It's a business with a lot of ups and downs

Updated

I don't usually give elevators a lot of thought. Until recently, all I could have really told you about elevators could have been summed up in what's known as an elevator speech (a 30-second speech introducing a topic, usually about yourself or your business). Really, other than grain elevators and elevator music, it doesn't seem like the subject of elevators has much to offer.

That's what I thought, until I read the brilliant piece in this week's The New Yorker about elevators -- it's everything you ever wanted to know about the elevator industry, its history, its culture -- yes, culture. It's a long read, but well worth it. And now I'm thinking, given all of the world's tallest buildings that are being built, that if you can invest in any elevator companies, it would probably be well worth one's while. (But, hey, check with your stockbroker first. This is just my theory.)

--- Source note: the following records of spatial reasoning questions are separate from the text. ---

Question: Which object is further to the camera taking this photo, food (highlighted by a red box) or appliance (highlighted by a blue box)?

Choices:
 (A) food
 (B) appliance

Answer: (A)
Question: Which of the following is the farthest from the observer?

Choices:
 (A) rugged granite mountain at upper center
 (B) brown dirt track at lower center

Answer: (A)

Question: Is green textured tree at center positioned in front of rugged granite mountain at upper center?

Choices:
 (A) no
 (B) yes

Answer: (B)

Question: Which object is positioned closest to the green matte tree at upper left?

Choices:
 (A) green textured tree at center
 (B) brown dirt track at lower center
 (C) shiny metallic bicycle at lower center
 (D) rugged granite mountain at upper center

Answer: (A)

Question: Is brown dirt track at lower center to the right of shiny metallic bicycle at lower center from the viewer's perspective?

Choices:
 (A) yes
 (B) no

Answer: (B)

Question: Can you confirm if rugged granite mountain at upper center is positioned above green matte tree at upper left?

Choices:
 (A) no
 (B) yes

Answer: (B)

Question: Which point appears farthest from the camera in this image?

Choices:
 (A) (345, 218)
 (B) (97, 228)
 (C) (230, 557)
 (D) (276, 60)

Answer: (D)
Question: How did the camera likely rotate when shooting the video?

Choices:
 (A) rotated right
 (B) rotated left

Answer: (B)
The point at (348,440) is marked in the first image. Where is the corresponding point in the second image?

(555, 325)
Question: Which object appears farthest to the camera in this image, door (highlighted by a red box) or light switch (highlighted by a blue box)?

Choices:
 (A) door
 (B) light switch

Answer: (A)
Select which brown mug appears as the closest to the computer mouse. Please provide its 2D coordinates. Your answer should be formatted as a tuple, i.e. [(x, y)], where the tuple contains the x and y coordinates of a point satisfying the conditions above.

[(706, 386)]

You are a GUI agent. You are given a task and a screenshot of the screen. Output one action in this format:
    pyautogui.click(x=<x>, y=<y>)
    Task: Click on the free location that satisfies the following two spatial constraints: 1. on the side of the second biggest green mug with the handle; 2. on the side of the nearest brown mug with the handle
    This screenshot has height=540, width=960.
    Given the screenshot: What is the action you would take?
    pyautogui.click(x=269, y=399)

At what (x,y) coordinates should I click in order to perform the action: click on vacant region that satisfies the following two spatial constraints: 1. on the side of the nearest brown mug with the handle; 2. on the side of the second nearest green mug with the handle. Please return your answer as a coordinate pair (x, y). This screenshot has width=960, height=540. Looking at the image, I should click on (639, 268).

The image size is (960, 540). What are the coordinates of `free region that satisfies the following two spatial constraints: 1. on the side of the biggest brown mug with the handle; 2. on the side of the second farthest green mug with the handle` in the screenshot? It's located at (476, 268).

But what isn't too long, and definitely worth the time, is this video at The New Yorker of a man who was trapped in an elevator in 1999 for 41 hours. It isn't in real time; the 41 hours runs for maybe two or three minutes. Nevertheless, it'll give you a good idea of what it's really like when your life is stuck -- truly stuck. It also may serve as yet another reminder that smoking is bad for your health: when he stepped into the elevator, he had been returning to his office from a cigarette break.

Geoff Williams is a business journalist and the author of C.C. Pyle's Amazing Foot Race: The True Story of the 1928 Coast-to-Coast Run Across America (Rodale).